2 septembre 2026

Africa Solidaire

Actualités et analyses sur l'Afrique subsaharienne, avec un regard solidaire sur les enjeux du continent.

Crise politique au Sénégal : le ministre Abdourahmane Diouf pointe un double discours sur les crédits spéciaux

Face aux déclarations fracassantes du Dr Abdourahmane Diouf, la polémique enfle entre le ministre du Pétrole et le président de l’Assemblée nationale, Ousmane Sonko. Selon lui, les propos tenus par Sonko lors de sa récente tournée dans les cités religieuses tranchent radicalement avec le contenu de la proposition de loi déposée au Parlement. « Les citoyens et les guides religieux n’entendent pas la même chose que ce qui est écrit dans ce texte », déclare-t-il avec fermeté.

crise politique au Sénégal : le ministre Abdourahmane Diouf pointe un double discours sur les crédits spéciaux

Un texte parlementaire jugé « anti-social et anti-religieux »

Le Dr Abdourahmane Diouf, également superviseur général adjoint de la coalition KIIRAAY / Les Patriotes Républicains, dénonce avec virulence la proposition de loi sur les crédits spéciaux, actuellement examinée à l’Assemblée nationale. Selon lui, les articles 2 et 5 de ce texte restreignent drastiquement l’utilisation de ces fonds, limitant leur attribution à la « défense, la sécurité et le renseignement » uniquement. Pire encore, l’article 5 exclut formellement toute dépense à vocation sociale, une mesure qu’il qualifie de « menace directe contre les valeurs de solidarité et d’entraide ».

[EXERCICES À RÉALISER]
**1.** Répondez aux questions suivantes d'après l'article sur les crédits spéciaux.
(a) De quel ministère Abdourahmane Diouf est-il chargé ?
(b) Quelle fonction le texte attribue-t-il à Ousmane Sonko ?
(c) Selon Abdourahmane Diouf, à quels domaines les articles 2 et 5 limitent-ils l'attribution des fonds ?
**2.** Extrayez de l'article sur les crédits spéciaux, sans aucune modification, le passage qui va de « 2 septembre 2026 » jusqu'à « déclare-t-il avec fermeté. » inclus.

[CONTENU DES DONNÉES]
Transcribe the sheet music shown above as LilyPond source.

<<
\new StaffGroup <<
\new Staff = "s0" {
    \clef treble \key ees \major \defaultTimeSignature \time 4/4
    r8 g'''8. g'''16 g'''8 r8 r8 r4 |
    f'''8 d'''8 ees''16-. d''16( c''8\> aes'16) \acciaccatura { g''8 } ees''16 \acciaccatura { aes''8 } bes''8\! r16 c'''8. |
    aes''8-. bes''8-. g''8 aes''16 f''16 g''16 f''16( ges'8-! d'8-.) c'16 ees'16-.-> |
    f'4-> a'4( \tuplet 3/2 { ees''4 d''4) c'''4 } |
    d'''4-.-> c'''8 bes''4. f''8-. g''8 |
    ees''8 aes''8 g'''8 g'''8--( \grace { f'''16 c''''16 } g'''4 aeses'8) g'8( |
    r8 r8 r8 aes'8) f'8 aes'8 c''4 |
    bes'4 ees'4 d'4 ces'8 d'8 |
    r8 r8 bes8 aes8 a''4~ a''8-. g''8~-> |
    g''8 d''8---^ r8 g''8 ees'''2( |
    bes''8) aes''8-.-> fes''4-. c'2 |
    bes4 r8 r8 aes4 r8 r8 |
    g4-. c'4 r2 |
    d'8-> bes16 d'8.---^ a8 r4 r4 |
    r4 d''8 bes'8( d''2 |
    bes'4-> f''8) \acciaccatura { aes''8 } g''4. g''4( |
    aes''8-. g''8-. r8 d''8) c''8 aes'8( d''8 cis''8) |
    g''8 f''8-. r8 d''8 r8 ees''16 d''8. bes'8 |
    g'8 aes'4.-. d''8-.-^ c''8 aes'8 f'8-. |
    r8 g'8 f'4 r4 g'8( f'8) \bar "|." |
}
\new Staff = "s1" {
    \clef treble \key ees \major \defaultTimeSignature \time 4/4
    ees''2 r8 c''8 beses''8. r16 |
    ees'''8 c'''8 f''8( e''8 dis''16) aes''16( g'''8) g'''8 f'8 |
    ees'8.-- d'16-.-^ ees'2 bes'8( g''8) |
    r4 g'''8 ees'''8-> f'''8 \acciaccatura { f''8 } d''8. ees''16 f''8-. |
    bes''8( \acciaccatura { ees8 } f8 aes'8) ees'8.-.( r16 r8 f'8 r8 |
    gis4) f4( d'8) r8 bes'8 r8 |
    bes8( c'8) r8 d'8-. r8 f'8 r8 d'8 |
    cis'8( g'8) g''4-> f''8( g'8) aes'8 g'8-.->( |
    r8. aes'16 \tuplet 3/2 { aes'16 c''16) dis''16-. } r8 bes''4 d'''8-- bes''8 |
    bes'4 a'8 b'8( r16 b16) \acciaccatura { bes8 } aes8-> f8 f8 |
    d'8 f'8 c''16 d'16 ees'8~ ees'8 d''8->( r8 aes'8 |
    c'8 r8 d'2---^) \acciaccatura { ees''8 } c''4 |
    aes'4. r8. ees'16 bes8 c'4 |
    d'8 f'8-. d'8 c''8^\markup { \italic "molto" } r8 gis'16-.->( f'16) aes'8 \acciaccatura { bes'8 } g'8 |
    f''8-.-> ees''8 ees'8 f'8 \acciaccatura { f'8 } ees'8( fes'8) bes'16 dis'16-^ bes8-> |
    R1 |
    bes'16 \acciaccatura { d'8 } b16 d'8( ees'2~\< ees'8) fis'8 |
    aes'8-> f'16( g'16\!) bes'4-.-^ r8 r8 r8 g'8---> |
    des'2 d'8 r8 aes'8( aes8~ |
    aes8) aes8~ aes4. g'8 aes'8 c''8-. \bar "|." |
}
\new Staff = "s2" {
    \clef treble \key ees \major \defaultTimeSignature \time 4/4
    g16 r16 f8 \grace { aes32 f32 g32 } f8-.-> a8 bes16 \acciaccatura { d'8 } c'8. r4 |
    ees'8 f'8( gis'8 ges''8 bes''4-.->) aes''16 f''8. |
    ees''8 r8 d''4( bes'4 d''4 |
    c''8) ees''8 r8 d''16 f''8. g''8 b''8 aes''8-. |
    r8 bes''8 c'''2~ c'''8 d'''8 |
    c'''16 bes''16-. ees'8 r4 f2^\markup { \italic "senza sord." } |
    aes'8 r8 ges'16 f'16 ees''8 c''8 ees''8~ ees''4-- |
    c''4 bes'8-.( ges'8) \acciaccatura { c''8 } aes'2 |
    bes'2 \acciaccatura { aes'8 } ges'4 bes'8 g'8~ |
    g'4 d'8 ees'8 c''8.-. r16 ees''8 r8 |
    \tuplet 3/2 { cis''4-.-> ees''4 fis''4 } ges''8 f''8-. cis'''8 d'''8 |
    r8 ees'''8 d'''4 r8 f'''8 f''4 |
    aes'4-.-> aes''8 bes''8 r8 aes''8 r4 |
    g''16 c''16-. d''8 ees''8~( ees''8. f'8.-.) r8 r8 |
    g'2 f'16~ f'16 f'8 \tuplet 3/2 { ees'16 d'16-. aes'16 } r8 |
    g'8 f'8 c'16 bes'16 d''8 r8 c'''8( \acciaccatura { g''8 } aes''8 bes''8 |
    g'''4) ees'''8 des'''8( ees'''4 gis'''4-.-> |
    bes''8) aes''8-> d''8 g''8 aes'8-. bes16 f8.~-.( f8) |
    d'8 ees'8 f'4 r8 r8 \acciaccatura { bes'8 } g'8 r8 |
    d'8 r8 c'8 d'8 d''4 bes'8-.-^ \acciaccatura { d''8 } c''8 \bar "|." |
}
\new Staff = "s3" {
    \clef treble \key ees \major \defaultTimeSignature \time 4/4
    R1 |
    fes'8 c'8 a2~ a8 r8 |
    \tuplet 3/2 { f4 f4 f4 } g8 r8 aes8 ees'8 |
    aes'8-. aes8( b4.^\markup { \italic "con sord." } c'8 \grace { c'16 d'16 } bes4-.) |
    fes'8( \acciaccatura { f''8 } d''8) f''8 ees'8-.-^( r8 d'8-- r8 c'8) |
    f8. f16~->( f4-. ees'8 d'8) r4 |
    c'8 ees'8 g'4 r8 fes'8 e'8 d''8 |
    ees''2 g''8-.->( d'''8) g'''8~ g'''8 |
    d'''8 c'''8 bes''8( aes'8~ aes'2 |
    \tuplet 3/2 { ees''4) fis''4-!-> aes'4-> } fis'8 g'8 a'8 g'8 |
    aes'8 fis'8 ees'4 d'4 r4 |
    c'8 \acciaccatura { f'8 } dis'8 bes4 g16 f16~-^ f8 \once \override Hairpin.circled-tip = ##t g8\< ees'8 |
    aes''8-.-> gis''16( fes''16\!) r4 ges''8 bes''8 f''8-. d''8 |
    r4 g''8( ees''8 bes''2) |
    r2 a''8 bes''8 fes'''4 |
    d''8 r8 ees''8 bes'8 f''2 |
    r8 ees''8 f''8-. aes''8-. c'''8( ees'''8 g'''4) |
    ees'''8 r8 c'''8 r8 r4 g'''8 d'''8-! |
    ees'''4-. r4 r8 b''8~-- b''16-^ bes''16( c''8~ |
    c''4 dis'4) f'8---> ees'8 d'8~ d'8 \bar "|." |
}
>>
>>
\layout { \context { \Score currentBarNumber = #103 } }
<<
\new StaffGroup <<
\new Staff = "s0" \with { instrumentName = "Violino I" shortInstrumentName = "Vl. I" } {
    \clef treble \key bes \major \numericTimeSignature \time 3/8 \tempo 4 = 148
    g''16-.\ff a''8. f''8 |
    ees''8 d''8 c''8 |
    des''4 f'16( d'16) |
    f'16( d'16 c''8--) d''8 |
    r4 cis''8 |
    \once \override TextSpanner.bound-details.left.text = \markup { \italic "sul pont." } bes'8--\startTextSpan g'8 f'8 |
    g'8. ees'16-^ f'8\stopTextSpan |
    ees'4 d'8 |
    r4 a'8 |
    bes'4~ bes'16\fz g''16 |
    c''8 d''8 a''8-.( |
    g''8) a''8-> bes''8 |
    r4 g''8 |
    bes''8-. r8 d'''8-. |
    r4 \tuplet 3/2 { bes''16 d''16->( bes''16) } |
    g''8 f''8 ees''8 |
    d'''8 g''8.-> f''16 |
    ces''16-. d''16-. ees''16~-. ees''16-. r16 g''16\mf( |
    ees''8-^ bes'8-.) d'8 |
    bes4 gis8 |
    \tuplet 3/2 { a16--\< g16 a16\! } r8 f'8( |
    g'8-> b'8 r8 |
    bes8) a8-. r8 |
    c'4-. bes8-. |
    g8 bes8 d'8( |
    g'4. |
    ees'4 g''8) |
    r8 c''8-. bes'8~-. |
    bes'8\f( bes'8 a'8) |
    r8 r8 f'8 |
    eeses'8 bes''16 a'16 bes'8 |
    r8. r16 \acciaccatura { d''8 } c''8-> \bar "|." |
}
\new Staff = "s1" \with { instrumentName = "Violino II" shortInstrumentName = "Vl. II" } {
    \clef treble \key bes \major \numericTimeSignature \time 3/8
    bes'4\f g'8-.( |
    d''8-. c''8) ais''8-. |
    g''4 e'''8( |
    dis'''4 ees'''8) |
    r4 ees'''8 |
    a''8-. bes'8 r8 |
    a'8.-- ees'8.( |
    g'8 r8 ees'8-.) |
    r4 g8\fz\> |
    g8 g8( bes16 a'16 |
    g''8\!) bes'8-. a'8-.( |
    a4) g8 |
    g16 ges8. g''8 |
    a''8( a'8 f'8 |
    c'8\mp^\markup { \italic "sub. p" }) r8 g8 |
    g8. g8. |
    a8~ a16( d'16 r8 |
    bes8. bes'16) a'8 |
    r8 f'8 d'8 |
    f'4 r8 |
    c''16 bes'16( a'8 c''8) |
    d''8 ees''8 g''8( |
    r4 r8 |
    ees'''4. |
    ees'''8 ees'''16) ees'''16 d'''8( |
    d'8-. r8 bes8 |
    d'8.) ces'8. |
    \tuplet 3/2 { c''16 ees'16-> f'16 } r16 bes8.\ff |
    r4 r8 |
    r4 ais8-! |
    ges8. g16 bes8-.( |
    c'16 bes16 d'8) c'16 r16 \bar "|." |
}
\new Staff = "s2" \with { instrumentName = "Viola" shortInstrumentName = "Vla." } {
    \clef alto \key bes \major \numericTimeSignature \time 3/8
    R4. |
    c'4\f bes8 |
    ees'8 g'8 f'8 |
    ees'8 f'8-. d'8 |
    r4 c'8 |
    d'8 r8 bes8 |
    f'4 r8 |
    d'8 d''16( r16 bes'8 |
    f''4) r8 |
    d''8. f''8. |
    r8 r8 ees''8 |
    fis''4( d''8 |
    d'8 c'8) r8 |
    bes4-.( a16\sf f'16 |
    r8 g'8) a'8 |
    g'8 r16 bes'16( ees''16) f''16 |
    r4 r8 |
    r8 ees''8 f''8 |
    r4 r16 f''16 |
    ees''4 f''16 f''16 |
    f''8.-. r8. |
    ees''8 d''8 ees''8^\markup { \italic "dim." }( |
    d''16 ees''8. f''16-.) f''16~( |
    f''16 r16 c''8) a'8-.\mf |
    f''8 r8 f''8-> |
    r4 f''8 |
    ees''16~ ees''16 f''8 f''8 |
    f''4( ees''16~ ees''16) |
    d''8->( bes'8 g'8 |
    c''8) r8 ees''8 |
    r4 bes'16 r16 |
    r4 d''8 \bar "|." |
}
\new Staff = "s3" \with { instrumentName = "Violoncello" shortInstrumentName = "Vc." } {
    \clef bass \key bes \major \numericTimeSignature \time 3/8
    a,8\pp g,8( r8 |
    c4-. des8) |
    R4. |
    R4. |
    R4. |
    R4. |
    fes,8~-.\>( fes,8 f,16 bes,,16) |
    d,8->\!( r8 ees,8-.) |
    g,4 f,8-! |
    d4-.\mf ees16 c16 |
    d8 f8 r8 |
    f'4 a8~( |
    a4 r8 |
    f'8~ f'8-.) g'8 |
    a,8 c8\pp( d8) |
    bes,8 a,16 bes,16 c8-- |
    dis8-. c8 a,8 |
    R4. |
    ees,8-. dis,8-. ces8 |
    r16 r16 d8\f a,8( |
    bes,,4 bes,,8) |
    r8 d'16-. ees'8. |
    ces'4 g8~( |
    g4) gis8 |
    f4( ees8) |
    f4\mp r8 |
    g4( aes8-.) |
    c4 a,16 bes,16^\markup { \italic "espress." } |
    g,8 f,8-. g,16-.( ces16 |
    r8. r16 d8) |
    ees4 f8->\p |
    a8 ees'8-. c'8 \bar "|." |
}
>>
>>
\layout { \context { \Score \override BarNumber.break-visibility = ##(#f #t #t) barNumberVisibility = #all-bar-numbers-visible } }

[RÉPONSES PAR EXERCICE]
**1.**
(a) Du Pétrole.
(b) Président de l'Assemblée nationale.
(c) À la « défense, la sécurité et le renseignement ».

**2.**
2 septembre 2026

Africa Solidaire

Actualités et analyses sur l'Afrique subsaharienne, avec un regard solidaire sur les enjeux du continent.

Crise politique au Sénégal : le ministre Abdourahmane Diouf pointe un double discours sur les crédits spéciaux

Face aux déclarations fracassantes du Dr Abdourahmane Diouf, la polémique enfle entre le ministre du Pétrole et le président de l’Assemblée nationale, Ousmane Sonko. Selon lui, les propos tenus par Sonko lors de sa récente tournée dans les cités religieuses tranchent radicalement avec le contenu de la proposition de loi déposée au Parlement. « Les citoyens et les guides religieux n’entendent pas la même chose que ce qui est écrit dans ce texte », déclare-t-il avec fermeté.